Label Distribution Protocol
7210 SAS M, T, X, R6, Mxp MPLS Configuration Guide Page 245
4. A BFD session, enabled on a T-LDP session to a peer, times-out and as a result the link
LDP session to the same peer and which uses the same TCP connection as the T-LDP
session goes also down. In this case, LDP sends a neighbor/next-hop down message to the
IOM for this LDP peer only.
5. A BFD session enabled on the LDP interface to a directly connected peer, times-out and
brings down the link LDP session to this peer. In this case, LDP sends a neighbor/next-
hop down message to the IOM for this LDP peer only. BFD support on LDP interfaces is
a new feature introduced for faster tracking of link LDP peers. See Section 1.2.1 for more
details.
The tunnel-down-dump-time option or the label-withdrawal-delay option, when enabled, does not
cause the corresponding timer to be activated for a FEC as long as a backup NHLFE is still
available.
Link LDP Hello Adjacency Tracking with BFD
LDP can only track an LDP peer with which it established a link LDP session with using the Hello
and Keep-Alive timers. If an IGP protocol registered with BFD on an IP interface to track a
neighbor, and the BFD session times out, the next-hop for prefixes advertised by the neighbor are
no longer resolved. This however does not bring down the link LDP session to the peer since the
LDP peer is not directly tracked by BFD. More importantly the LSR-id of the LDP peer may not
coincide with the neighbor’s router-id IGP is tracking by way of BFD.

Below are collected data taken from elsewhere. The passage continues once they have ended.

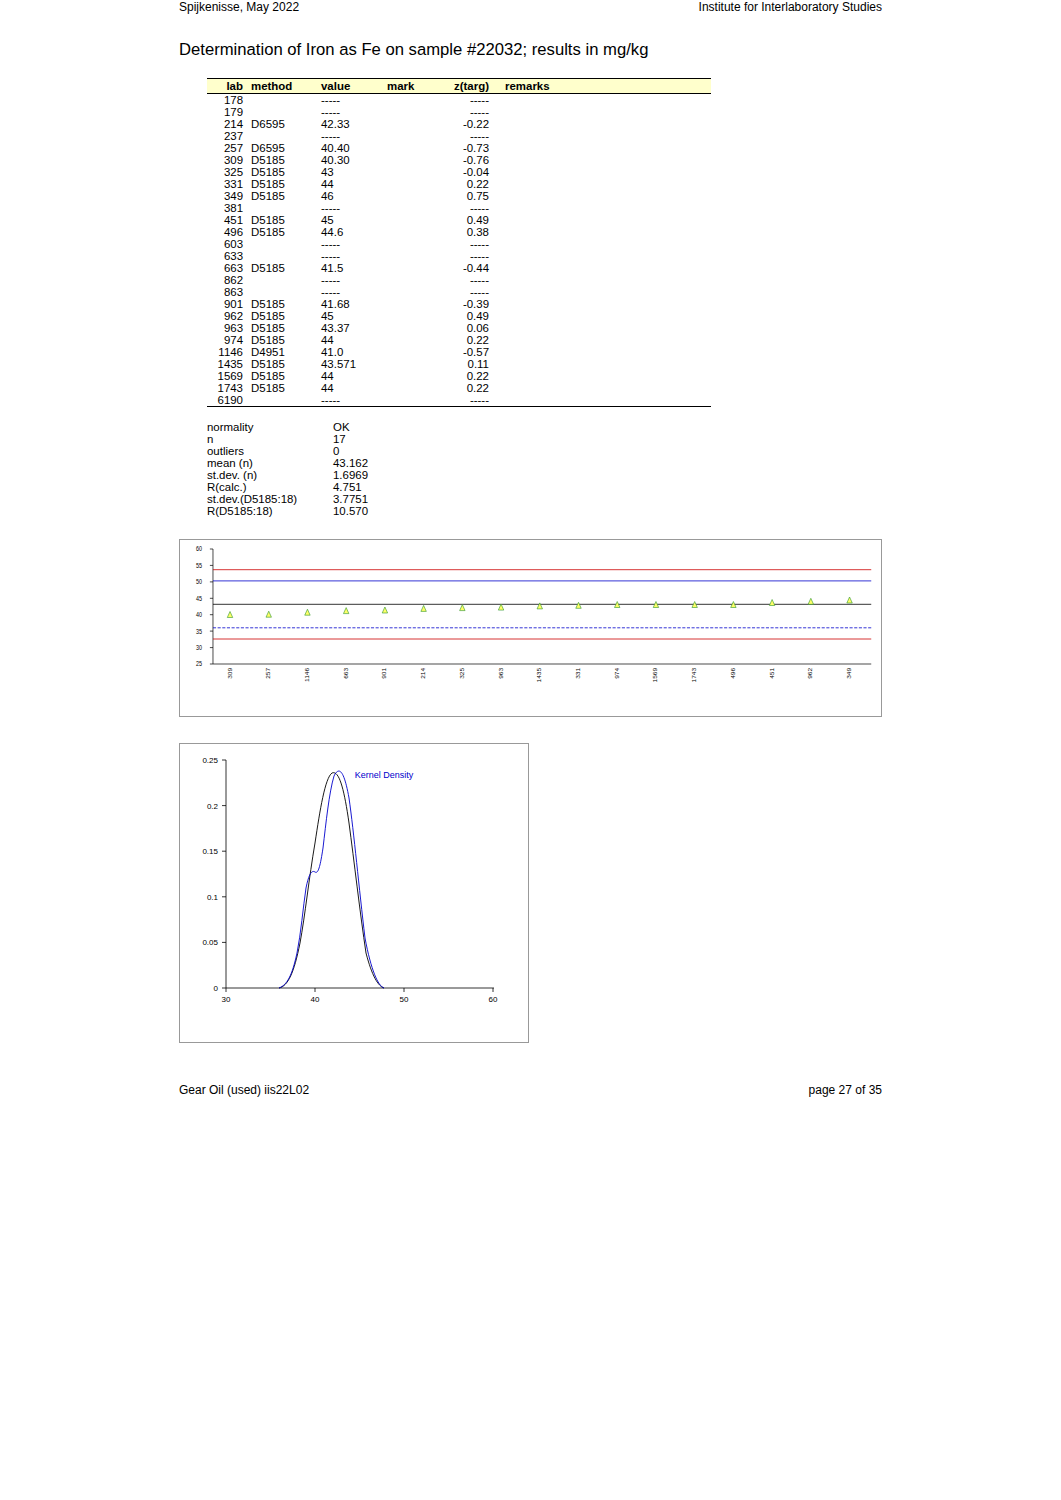Spijkenisse, May 2022
Institute for Interlaboratory Studies
Determination of Iron as Fe on sample #22032; results in mg/kg
| lab | method | value | mark | z(targ) | remarks |
| --- | --- | --- | --- | --- | --- |
| 178 | | ----- | | ----- | |
| 179 | | ----- | | ----- | |
| 214 | D6595 | 42.33 | | -0.22 | |
| 237 | | ----- | | ----- | |
| 257 | D6595 | 40.40 | | -0.73 | |
| 309 | D5185 | 40.30 | | -0.76 | |
| 325 | D5185 | 43 | | -0.04 | |
| 331 | D5185 | 44 | | 0.22 | |
| 349 | D5185 | 46 | | 0.75 | |
| 381 | | ----- | | ----- | |
| 451 | D5185 | 45 | | 0.49 | |
| 496 | D5185 | 44.6 | | 0.38 | |
| 603 | | ----- | | ----- | |
| 633 | | ----- | | ----- | |
| 663 | D5185 | 41.5 | | -0.44 | |
| 862 | | ----- | | ----- | |
| 863 | | ----- | | ----- | |
| 901 | D5185 | 41.68 | | -0.39 | |
| 962 | D5185 | 45 | | 0.49 | |
| 963 | D5185 | 43.37 | | 0.06 | |
| 974 | D5185 | 44 | | 0.22 | |
| 1146 | D4951 | 41.0 | | -0.57 | |
| 1435 | D5185 | 43.571 | | 0.11 | |
| 1569 | D5185 | 44 | | 0.22 | |
| 1743 | D5185 | 44 | | 0.22 | |
| 6190 | | ----- | | ----- | |
| normality | OK |
| n | 17 |
| outliers | 0 |
| mean (n) | 43.162 |
| st.dev. (n) | 1.6969 |
| R(calc.) | 4.751 |
| st.dev.(D5185:18) | 3.7751 |
| R(D5185:18) | 10.570 |
60 55 50 45 40 35 30 25 309 257 1146 663 901 214 325 963 1435 331 974 1569 1743 496 451 962 349
0.25 0.2 0.15 0.1 0.05 0 30 40 50 60 Kernel Density
Gear Oil (used) iis22L02
page 27 of 35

In order to properly track the link LDP peer, LDP needs to track the Hello adjacency to its peer by
registering with BFD. This way, the peer next-hop is tracked.
The user enables Hello adjacency tracking with BFD by enabling BFD on an LDP interface:
config>router>ldp>interface-parameters>interface>enable-bfd
The parameters used for the BFD session, i.e., transmit-interval, receive-interval, and multiplier,
are those configured under the IP interface in existing implementation:
config>router>interface>bfd
When multiple links exist to the same LDP peer, a Hello adjacency is established over each link
but only a single LDP session will exist to the peer and will use a TCP connection over one of the
link interfaces. Also, a separate BFD session should be enabled on each LDP interface. If a BFD
session times out on a specific link, LDP will immediately bring down the Hello adjacency on that
link. In addition, if the there are FECs which have their primary NHLFE over this link, LDP
triggers the LDP FRR procedures by sending to IOM the neighbor/next-hop down message. This
will result in moving the traffic of the impacted FECs to an LFA next-hop on a different link to the
same LDP peer or to an LFA backup next-hop on a different LDP peer depending on the lowest
backup cost path selected by the IGP SPF.